## EXERCISE DESCRIPTION
Each line from the one holding "correlation coefficient is" to the last line below must be written out exactly, with no other output.

*** INPUT MATERIAL Section Begins ***

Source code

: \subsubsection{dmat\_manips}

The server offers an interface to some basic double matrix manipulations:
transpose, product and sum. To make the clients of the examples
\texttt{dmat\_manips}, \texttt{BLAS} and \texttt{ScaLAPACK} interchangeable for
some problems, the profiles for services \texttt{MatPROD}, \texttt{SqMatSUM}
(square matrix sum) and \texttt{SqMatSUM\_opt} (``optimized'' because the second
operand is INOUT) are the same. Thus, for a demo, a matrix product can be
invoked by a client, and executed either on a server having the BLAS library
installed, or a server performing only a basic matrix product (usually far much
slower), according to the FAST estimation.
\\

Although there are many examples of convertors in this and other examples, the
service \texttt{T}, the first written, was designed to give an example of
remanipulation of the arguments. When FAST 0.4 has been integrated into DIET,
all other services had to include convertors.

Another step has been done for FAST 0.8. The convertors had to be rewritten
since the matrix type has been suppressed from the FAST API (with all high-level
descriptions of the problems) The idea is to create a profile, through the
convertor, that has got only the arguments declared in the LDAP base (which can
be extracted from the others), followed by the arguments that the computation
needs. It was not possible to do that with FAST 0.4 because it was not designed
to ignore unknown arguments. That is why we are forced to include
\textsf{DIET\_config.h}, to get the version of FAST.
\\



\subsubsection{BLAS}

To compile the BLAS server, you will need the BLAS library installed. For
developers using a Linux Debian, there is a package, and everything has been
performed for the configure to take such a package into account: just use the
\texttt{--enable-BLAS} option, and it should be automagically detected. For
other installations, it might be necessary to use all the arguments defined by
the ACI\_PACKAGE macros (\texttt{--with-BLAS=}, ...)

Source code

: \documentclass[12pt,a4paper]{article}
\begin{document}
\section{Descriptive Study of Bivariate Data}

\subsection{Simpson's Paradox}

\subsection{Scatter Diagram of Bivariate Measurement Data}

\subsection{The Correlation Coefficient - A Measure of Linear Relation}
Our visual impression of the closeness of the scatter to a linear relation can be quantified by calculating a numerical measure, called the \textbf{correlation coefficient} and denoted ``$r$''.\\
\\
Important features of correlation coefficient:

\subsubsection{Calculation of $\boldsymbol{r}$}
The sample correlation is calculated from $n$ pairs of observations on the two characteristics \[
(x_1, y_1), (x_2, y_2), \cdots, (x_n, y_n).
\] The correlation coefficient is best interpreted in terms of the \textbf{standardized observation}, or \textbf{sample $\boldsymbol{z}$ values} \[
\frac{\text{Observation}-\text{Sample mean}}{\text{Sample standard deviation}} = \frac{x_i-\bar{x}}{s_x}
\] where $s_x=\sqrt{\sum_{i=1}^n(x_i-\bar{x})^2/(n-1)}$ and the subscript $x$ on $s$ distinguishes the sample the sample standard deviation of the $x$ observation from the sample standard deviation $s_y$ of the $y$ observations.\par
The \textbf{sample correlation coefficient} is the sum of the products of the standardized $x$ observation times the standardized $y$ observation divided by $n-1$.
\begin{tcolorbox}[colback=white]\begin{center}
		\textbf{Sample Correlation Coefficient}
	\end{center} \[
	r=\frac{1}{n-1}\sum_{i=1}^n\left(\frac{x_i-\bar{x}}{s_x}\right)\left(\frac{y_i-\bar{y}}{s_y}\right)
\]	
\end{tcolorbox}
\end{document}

*** INPUT MATERIAL Section Ends ***

## TASK OUTPUT
\] The correlation coefficient is best interpreted in terms of the \textbf{standardized observation}, or \textbf{sample $\boldsymbol{z}$ values} \[
\frac{\text{Observation}-\text{Sample mean}}{\text{Sample standard deviation}} = \frac{x_i-\bar{x}}{s_x}
\] where $s_x=\sqrt{\sum_{i=1}^n(x_i-\bar{x})^2/(n-1)}$ and the subscript $x$ on $s$ distinguishes the sample the sample standard deviation of the $x$ observation from the sample standard deviation $s_y$ of the $y$ observations.\par
The \textbf{sample correlation coefficient} is the sum of the products of the standardized $x$ observation times the standardized $y$ observation divided by $n-1$.
\begin{tcolorbox}[colback=white]\begin{center}
		\textbf{Sample Correlation Coefficient}
	\end{center} \[
	r=\frac{1}{n-1}\sum_{i=1}^n\left(\frac{x_i-\bar{x}}{s_x}\right)\left(\frac{y_i-\bar{y}}{s_y}\right)
\]	
\end{tcolorbox}
\end{document}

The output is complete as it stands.